Comment 15 Andrew Pinski 2024-04-11 01:03:03 UTC
(In reply to Thiago Jung Bauermann from comment #14)
> This came up in the context of a Linux kernel patch series providing a
> "Unified cross-architecture kernel-mode FPU API" because the AMD GPU driver
> fails to build on arm with the series applied because of this issue:
> 
> https://lore.kernel.org/linux-arm-kernel/75a37a4b-f516-40a3-b6b5-
> 4aa1636f9b60@sifive.com/

That is a totally unrelated issue from this one. The issue there is arm EABI defines the function names rather than GCC and GCC follows the ARM EABI here (so does clang/LLVM). so you would need to do a similar renaming for the functions on arm (32bit).
Comment 16 Thiago Jung Bauermann 2024-04-11 01:33:59 UTC
(In reply to Andrew Pinski from comment #15)
> (In reply to Thiago Jung Bauermann from comment #14)

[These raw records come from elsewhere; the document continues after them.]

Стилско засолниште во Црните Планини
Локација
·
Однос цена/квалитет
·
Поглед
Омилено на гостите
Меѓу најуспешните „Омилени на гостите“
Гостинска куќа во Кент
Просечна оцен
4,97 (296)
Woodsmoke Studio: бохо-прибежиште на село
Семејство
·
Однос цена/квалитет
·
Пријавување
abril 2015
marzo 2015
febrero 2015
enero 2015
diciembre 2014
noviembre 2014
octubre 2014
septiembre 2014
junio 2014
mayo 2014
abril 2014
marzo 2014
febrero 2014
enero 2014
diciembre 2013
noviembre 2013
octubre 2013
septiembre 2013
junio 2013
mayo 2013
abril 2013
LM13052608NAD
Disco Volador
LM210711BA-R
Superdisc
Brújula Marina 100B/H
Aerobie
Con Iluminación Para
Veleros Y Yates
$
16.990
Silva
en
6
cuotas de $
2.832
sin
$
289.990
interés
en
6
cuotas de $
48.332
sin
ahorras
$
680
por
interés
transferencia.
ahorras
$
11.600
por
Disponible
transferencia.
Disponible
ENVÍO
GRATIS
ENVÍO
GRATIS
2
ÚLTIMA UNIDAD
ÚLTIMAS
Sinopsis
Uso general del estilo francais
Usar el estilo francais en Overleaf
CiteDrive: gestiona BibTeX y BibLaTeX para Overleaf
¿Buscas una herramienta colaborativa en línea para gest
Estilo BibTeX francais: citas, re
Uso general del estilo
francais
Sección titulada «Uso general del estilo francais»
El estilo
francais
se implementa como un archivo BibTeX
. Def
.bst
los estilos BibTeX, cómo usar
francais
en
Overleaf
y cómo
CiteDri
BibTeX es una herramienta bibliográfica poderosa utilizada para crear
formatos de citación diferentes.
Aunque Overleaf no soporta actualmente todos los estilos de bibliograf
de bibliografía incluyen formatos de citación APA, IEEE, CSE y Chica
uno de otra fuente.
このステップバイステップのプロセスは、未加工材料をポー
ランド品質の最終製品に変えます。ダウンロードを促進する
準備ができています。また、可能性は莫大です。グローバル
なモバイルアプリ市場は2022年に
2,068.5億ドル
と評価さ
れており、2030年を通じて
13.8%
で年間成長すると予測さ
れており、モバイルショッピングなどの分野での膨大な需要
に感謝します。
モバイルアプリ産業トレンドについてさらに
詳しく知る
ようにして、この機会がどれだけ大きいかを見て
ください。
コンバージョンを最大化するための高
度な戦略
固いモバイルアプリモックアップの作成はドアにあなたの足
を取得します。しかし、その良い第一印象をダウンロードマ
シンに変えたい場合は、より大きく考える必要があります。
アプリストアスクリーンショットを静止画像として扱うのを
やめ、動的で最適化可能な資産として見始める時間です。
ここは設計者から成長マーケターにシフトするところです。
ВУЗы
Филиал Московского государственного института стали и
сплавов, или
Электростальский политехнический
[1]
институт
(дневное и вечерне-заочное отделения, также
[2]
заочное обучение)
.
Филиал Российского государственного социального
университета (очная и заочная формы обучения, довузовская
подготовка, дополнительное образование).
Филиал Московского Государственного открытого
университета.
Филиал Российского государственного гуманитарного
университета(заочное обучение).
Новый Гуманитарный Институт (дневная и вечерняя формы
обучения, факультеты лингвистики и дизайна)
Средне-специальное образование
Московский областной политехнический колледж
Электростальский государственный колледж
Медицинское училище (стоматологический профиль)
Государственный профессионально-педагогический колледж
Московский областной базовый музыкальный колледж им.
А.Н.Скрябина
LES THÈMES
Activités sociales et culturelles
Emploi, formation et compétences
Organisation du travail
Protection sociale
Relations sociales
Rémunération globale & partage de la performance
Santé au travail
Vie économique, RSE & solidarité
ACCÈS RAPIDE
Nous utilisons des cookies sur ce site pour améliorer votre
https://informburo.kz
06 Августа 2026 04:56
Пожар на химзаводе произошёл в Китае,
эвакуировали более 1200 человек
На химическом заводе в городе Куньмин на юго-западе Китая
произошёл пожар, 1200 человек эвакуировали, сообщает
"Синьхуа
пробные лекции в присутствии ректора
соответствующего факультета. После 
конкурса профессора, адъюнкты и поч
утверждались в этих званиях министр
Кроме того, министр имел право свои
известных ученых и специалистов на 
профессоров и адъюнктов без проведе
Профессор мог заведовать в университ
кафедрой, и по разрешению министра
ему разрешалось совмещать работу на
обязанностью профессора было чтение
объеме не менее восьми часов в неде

> > This came up in the context of a Linux kernel patch series providing a
> > "Unified cross-architecture kernel-mode FPU API" because the AMD GPU driver
> > fails to build on arm with the series applied because of this issue:
> > 
> > https://lore.kernel.org/linux-arm-kernel/75a37a4b-f516-40a3-b6b5-
> > 4aa1636f9b60@sifive.com/
> 
> That is a totally unrelated issue from this one. The issue there is arm EABI
> defines the function names rather than GCC and GCC follows the ARM EABI here
> (so does clang/LLVM). so you would need to do a similar renaming for the
> functions on arm (32bit).

Thank you! I relayed your point (hopefully correctly) in the email thread above.